Water pipes froze. Water pressure dropped. Measures had to be taken to counteract the effects of the deep freeze we were in for most of the week as temperatures plunged well below 32 degrees.
Boil water advisories were issued for parts of Iberia Parish and Franklin. Officials in the area’s respective communities coped with Old Man Winter.
Unfortunately, the days of frozen weather came at an inopportune time for the area’s hard-working sugar cane farmers and those manning the sugar mills in the area. A few days before Christmas a local sugar cane farmer was optimistic about the extended finish to the harvesting and grinding season that, at the time, he labeled as “excellent.”
However, in the same breath, Juan Segura with Segura Farms, who planned to send sugar cane to the sugar mills until at least Jan. 15, said the one condition that would be detrimental to the finish was a hard freeze.

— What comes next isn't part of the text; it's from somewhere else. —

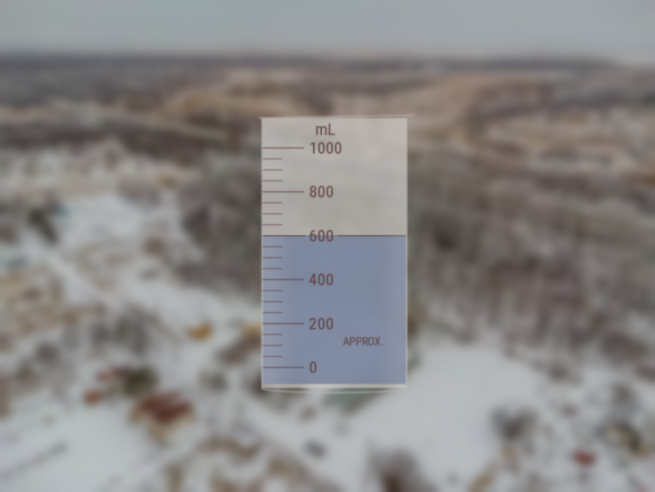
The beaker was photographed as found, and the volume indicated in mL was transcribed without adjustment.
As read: 600 mL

“We just hope we don’t get another bad freeze, which would hurt the crop. We don’t want a 27-degree or 26-degree freeze,” Segura said Dec. 21 in The Daily Iberian.
That’s what we just got, temperatures in the mid-20s.
Hopefully, the sugar cane crop wasn’t affected adversely. Those workers in the sugar cane fields, driving the tractors and trucks, and the men and women in the sugar cane mills have given a tremendous effort for more than three months and were on the verge of a record for sugar per acre, which was a little more than 8,400 pounds in 2012, according to Kenneth Gravois, sugar cane specialist with the LSU AgCenter.
The rare snowfall that blanketed the area Dec. 7 had minimal effect on the sugar cane crop, according to a sugar mill general manager in Iberville Parish.
Sure, sugar cane in vast areas across the state bent under the weight of the snow. However, modern sugar cane cutters had little problem harvesting the affected sugar cane, Buckley “Buck” Kessler told the Plaquemine Post-South.
After the first two-thirds of the sugar cane harvest season went well weatherwise, according to Blair Hebert, Iberia Parish’s LSU AgCenter extension agent, the main glitch was a two-week period in which 7 inches of rain fell across the region. Sugar cane content in the stalks dropped “a little bit,” Segura said.
Segura and other sugar cane farmer looked forward to getting the last 20- to 30 percent of the crop out of the fields.
The recent freeze will have the final say on how the crop fares for 2017. For the sake of one of the main industries in the state and the many dedicated sugar cane farmers who are a big part of each community, there will be less damage than anticipated.